» TASK DESCRIPTION
Change "clock" to "watch" throughout the records, keeping everything else as it is, and leave the pictures out of your answer.

Dataset items:
-----
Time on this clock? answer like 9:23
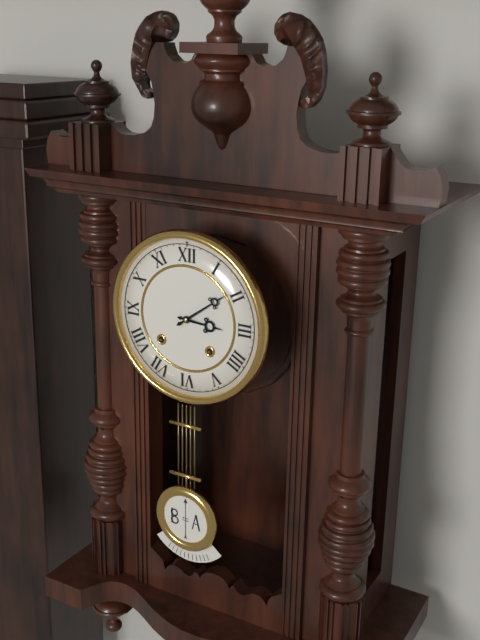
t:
3:09
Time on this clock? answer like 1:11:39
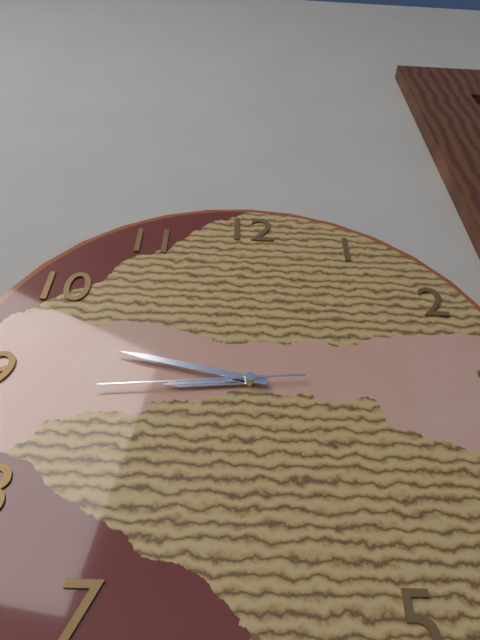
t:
8:47:44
-----
» WORKED SOLUTION
Time on this watch? answer like 9:23
t:
3:09
Time on this watch? answer like 1:11:39
t:
8:47:44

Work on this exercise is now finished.